Froilan’s response was simply that it is more patriotic to join the government now.

But would we not then only be legitimizing a dictatorial government?

“Given the fact that martial law is here to stay, the constructive thing to do is to join so that one may help in the reconstruction of society,” Froilan insisted. “There is a greater amount of sacrifice involved here actually than if one thinks only in terms of civil liberties, because then, one is thinking not of himself but of the social goal.”

“Your theory implies that we should give up everything for the good of society. But because we are human, we have dignity. And human dignity cannot be given up,” I rejoined. “You imply that ‘collective rights’ are generally superior to individual rights and must be given priority. You think that the concept of human rights reflected in international documents ignores the ‘collective rights’ to economic security of the poor in the Third World. You believe that in periods of fundamental change such as we are now experiencing, leading to what is perceived or claimed to be a more just society, there is a need to emphasize those rights which are essential, to promoting such change and correlatively to deemphasize the other rights, don’t you?”

“Why not? We should all be ready to sacrifice for the country.” Froilan’s voice was firm.

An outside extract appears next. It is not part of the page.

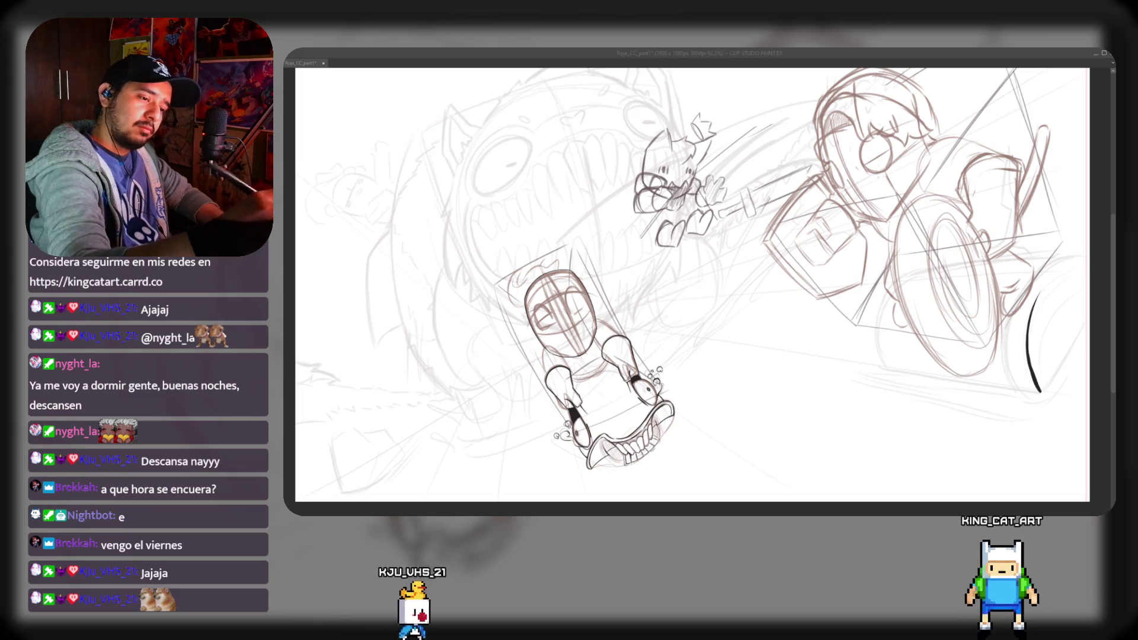
# Ink black strokes over the wheel's curved outer edge, lower edge and right side.
pyautogui.moveTo(1081, 260); pyautogui.dragTo(1031, 296)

“But should not collective rights and individual rights be promoted simultaneously? Is not a trade-off between them dangerous or even immoral? Is this not the excuse made by dictatorial governments in many developing societies—look at the rationale for Marcos’ declaration of martial law—to repudiate implicitly the political side of the human rights agenda as formal Western liberalism that is a dispensable luxury for a developing society? Is this not what our friend, O.D. Corpuz, has said in his treatise—rationalizing the need for martial law—that individual freedom was enjoyed only by the elites in the early development of present-day industrialized societies—which developing societies can do without?”

Our debate was inconclusive. It was midnight when I went home.

But could Froilan be right? Tossing in bed, I remembered what I once read as a student:

A messenger arrives at the door of a noble Spartan mother during the war with the Persians. “What news, Sir?” she cries. “Bad news, my lady,” he replied. “What then, is the battle lost?” The messenger could not conceal his sorrow. “No, but your sons have fallen.” “And the battle, what of the battle?”

“The battle, my lady, is won.” Beaming, the Spartan mother responds, “Why then, Sir, the news you bring is not bad but good.”

I was getting confused. Froilan had said we should look at the loss of our individual freedoms in terms of the need for societal progress.